Let the degree-four polynomial be $k_4x^4 + k_3x^3 + k_2x^2 + k_1x + k_0$, with $k_4 \neq 0$. We look for quadratic trinomials $P(x) = \alpha x^2 + \beta x + \gamma$, $Q(x) = ax^2 + bx + c$, $R(x) = \alpha' x^2 + \beta' x + \gamma'$, $S(x) = a'x^2 + b'x + c'$. Computing $P(Q(x))$ and $R(S(x))$, and then by coefficient identification, we get a system of five equations in five unknowns $\alpha, \alpha', \beta, \beta', \gamma + \gamma'$, whose matrix (and extended matrix) is \[M = \left [ \begin{array} {c c c c c|c} a^2 & a'^2 & 0 & 0 & 0 & k_4 \\ 2ab & 2a'b' & 0 & 0 & 0 & k_3 \\ b^2 + 2ac & b'^2 + 2a'c' & a & a' & 0 & k_2 \\ 2bc & 2b'c' & b & b' & 0 & k_1 \\ c^2 & c'^2 & c & c' & 1 & k_0 \\ \end{array} \right ]\] By an immediate computation $\det M = 2aa'(ab' - a'b)^2$, which we wish be not-null, the same as $aa'$. Moreover, we need ensure $\alpha\alpha' \neq 0$. Thus, the first condition is over the field $\mathbb{K}$ where the coefficients of the polynomials live. We should have $2\neq 0$, thus the characteristic of $\mathbb{K}$ must not be $2$ (and we can se that otherwise, for $k_3\neq 0$, we cannot have a solution, thus the condition over the characteristic is also necessary). Then we need $b/a \neq b'/a'$. Since we will have $\alpha = a'(2k_4b' - k_3a')(ab' - a'b)$ and $\alpha' = a(2k_4b - k_3a)(ab' - a'b)$, we will need $b/a \neq k_3/2k_4$, and $b'/a' \neq k_3/2k_4$. These are all necessary conditions, which therefore impose $b/a$, $b'/a'$ and $k_3/2k_4$ to be distinct elements in $\mathbb{K}$. But any field of characteristic different from $2$ has at least three elements. We then obtain a solution (unique for each judicious choice of parameters $a,a',b,b'$ and $c,c'$). Moreover, surely instead of writing the system of five equations, one could solve the equations in turn, almost one by one; it is just more convenient and direct to proceed as above. Remark. A strange choice of a problem ... unless the author had a different approach in mind. Unfortunately, from my point of view, the very existence of the above solution makes of this problem a trite computational exercise.

Let $T(x)=mx^4+nx^3+px^2+qx+r$ ($m,n,p,q,r\in\Bbb{R}$). We choose $a,b,c,d,e,f\in\Bbb{R}$ such that $2ade=n$ and $2aef+2be=q$ (this is very simple; for example $a=d=1;e=\dfrac{n}{2};b=\dfrac{q-2aef}{2e}$ and $f$ random).
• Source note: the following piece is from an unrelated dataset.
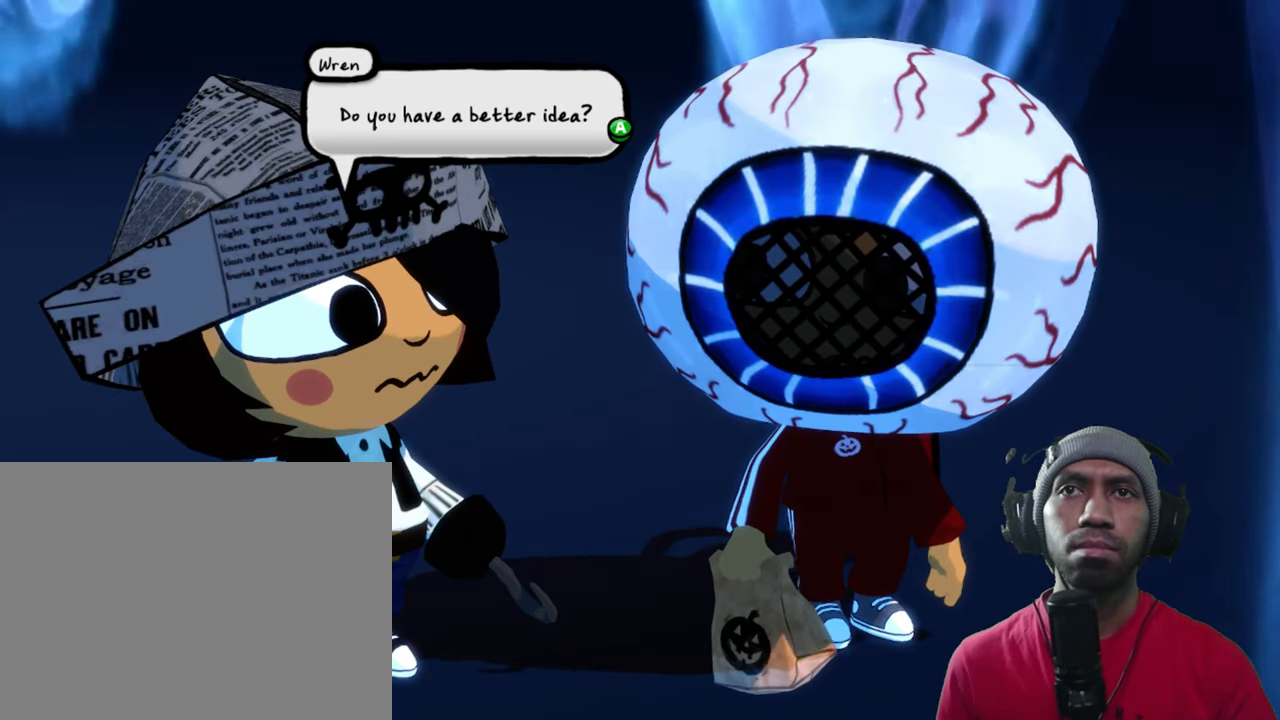
{"dt_ms": 500, "buttons": ["R2"], "left_stick": "center", "right_stick": "center", "events": []}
Now we take $R(x)=ax^2+bx+x$ and $S(x)=dx^2+ex+f\Rightarrow$ there exist $\alpha,\beta,\gamma\in\Bbb{R}$ such that $R(S(x))=x^4\alpha+x^3n+x^2\beta+xq+\gamma$. Finally, we choose $Q(x)=x^2$ and $P(x)=(m-\alpha)x^2+(p-\beta)x+r-\gamma$.

mavropnevma wrote: Remark. A strange choice of a problem ... unless the author had a different approach in mind. Unfortunately, from my point of view, the very existence of the above solution makes of this problem a trite computational exercise. I think the point is almost arbitrary approach turns to be suitable. (You see, this is the first problem of a day...). My first thought was to add a constant to obtain a polinomial with positive values. Such a polinomial you can represent as a sum of two squares:)

My solution from the contest which is not the official one: Write the original polynomial as PQ with P, Q of degree 2 and use the identity $ \frac{ (P(x)+aQ(x) )^2 - ( P(x)-aQ(x))^2 } {4a}= P(x)Q(X)$

Both ideas mentioned in the last two posts are applicable when working with real polynomials (paul's is especially short and sweet, working also for complex polynomials - it needs factorization of the degree four polynomial). Of course, the problem setters omitted to specify that, and later circulated the information about the field of coefficients in the contest rooms. My updated post works in any field of characteristic different from $2$ (and also shows the conclusion otherways fails), via boring Linear Algebra techniques (which makes me dislike the problem).